Investor sentiment turned dramatically after the military ousting of President Morsi in July 2013 and the situation calmed down. The EGX30 has appreciated 73% in dollars since the height of the troubles.
Kenyan banks versus Nigerian banks
Three years ago Kenya and the Kenyan banks were very out of favour. The largest bank, Kenya Commercial Bank (KCB), was trading at KES15.00 – equal to tangible book value. It now seems the sector can do no wrong, growing advances and generating strong returns.
“In our opinion the risks are beginning to creep into Kenya, with growing dollar lending in both the private and the public sector and a current account deficit sitting at 9% of GDP,” Lapping commented.
On the other hand, sentiment towards Nigerian banks has gone from positive to outright fear. The fear is not without reason given the falling oil price, likely spike in bad debts and Boko Haram insurgency.
“It is indeed likely that there will be a lot of distress during the year, but it is important to remember that what a company earns in a particular year generally has little bearing on the intrinsic value of the business; what counts is the level of normal earnings through the cycle and the ability to grow those earnings,” said Lapping, noting that financial companies are a little different in this regard as they may go bankrupt before achieving normal earnings.

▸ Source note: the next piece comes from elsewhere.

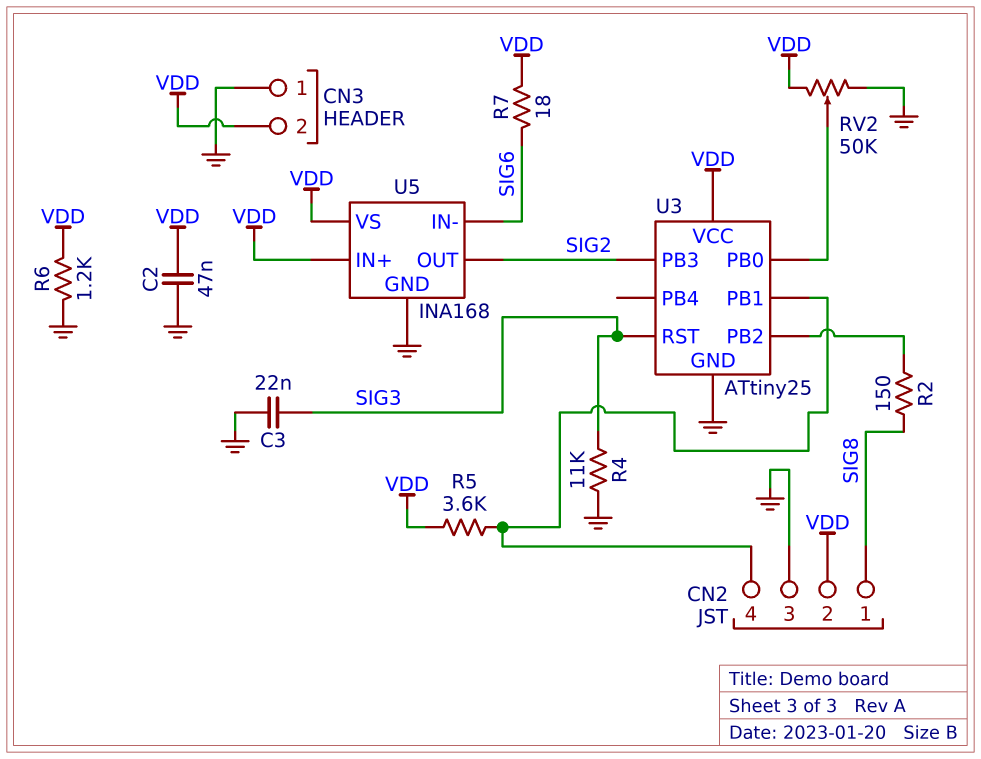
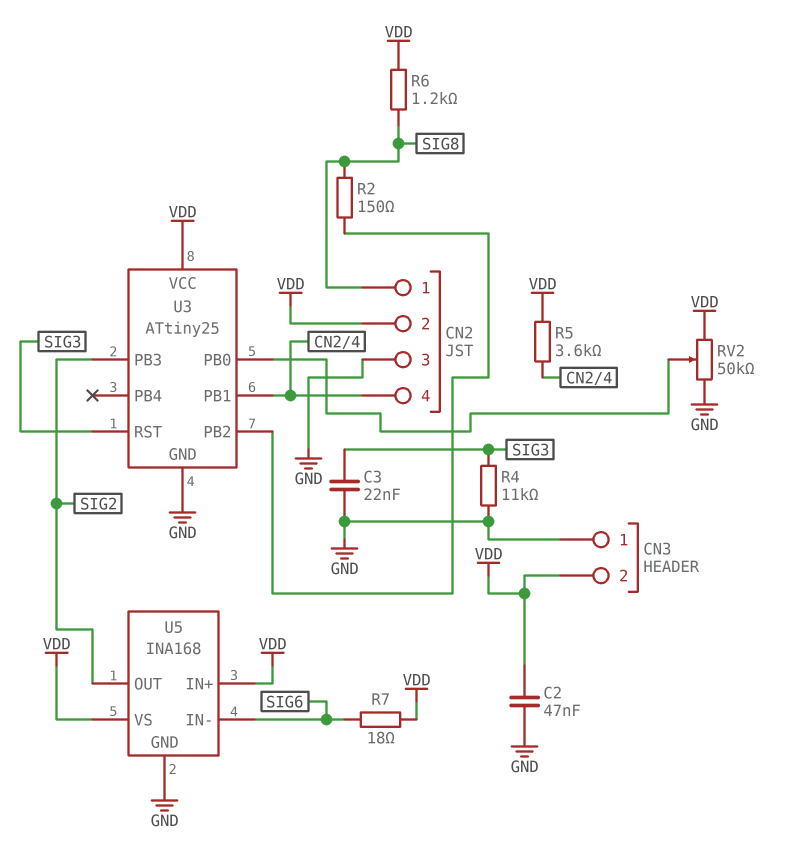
R6: 1.2k (GND, VDD) -> 1.2k (SIG8, VDD)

“A few Nigerian banks may run into serious difficulties or raise capital, but luckily the share prices are discounting this possibility.”
In Lapping’s view, over the long term, there is no reason why the Kenyan banking sector should be any more or less profitable than the Nigerian banking sector. “Over the past 10 years the return on equity for each of these sectors has been similar. But Kenyan banks now trade at multiples of the price to net asset value of the Nigerian banks – indicating that the market believes that Kenyan banks will permanently be much more profitable than their Nigerian counterparts,” he continued.
“We think the terrible sentiment and clear risks are giving us the opportunity to buy decent businesses, with favourable long-term prospects, at very attractive prices.”
For investors who seek geographical and currency diversification, who have a long-term investment horizon, who are not averse to risk, and who are prepared to wait for markets to recognise the true value of certain companies, investing across Africa presents interesting prospects.